The fun bonus to staging these old scripts as a Fringe show - and the biggest kick in the show itself - is that the audience gets to see where all the sounds come from. We watch actors with shoes on both of their hands bring them together by the microphone to create the sound of footsteps. We see someone hold up a plastic jug half full of water to slosh around for the sound of waves. Someone blows on the top of a beer bottle for a foghorn. A car crash is actually the sound of a box full of miscellaneous broken parts being turned end over end by the microphone and then dropped to the floor. A tiny wooden door frame with a handle serves for the sound of all sorts of entrances and exits. An actor blows into some plastic tubing draped around their need to give us the sound of a car. If there’s supposed to be conversation in the background, like a restaurant, actors will step away from the microphones so the sound is more distant. It’s great fun to watch, and think “Oh, maybe that’s how they did it back in the day.”
“Blind drunk I’m better than you’ll ever be, and I’ll show you!”
Last year’s show was two scripts of suspense from old radio series. This year, they’re taking on the Nazis (I can’t imagine why. I mean, Nazis and white supremacists haven’t been resurfacing or anything lately, have they? - And that comment right there is more political than anything said during this Fringe show. They just put it out there, you can feel free to provide the context if you like, or just enjoy some good old Nazi-bashing.)
“You spell rat: N-A-Z-I.”
At the start of each half of the show, the cast shares some basic information on the episode, the series from which it came, and any other historical context or interesting footnotes related to the script and its original production. With the introduction out of the way, they dim the lights, ask you to listen to the sounds and the voices, and get things underway. Once the focus on sound is established, they bring the lights back up so you can watch the actors and sound effects in action.
“Denny, you’ve got intestinal fortitude.”
“Really? Is it serious?”
“The Nazi Sub” defeated by title character Bulldog Drummond is the first half of the show; the second half recreates an episode of the old series The Chase centering around “The Newspaper Reporter” dictating his adventures into a recording device for his disbelieving editor to hear - the reporter ends up on the run when he stumbles upon the efforts to safeguard a significant Nazi fugitive from justice after World War II. Both episodes are a real hoot to listen to, both as stories and as art created live in front of you in the moment.

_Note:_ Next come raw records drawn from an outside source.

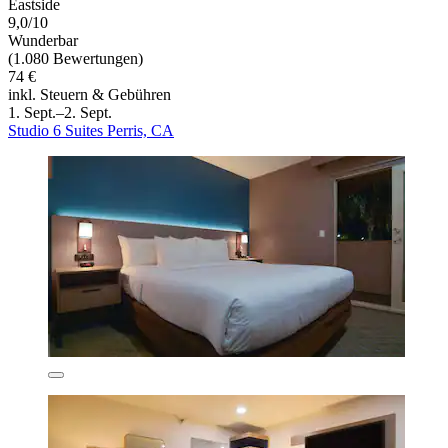
Eastside
9,0/10
Wunderbar
(1.080 Bewertungen)
74 €
inkl. Steuern & Gebühren
1. Sept.–2. Sept.
Studio 6 Suites Perris, CA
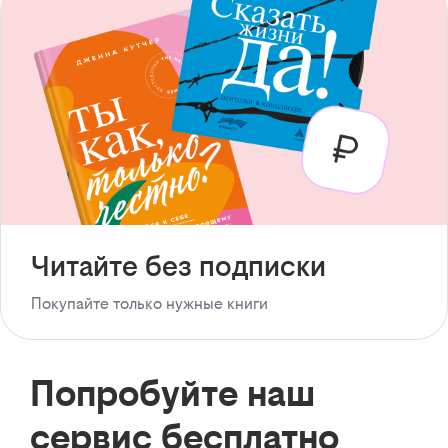
Читайте без подписки
Покупайте только нужные книги
Попробуйте наш
сервис бесплатно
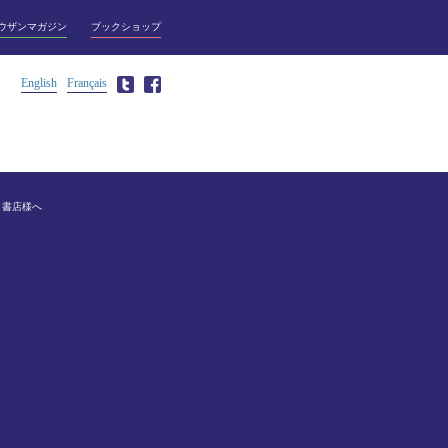
ウザンマガジン
ブックショップ
English
Français
書店様へ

“He took out an ad in the newspaper asking for excitement - legal, if possible.”
I don’t want to spoil the fun and surprises (and there are a lot of both here), so I’ll close by saying you should treat yourself and go see The Mysterious Old Radio Listening Society vs. The Nazis. It’s like stepping back in time for an hour, when it was (supposedly) a lot easier to know who the good guys and bad guys were - and more often than not, right prevailed. It’s nice to be reminded of that, before we all get back to work fixing things here in the present.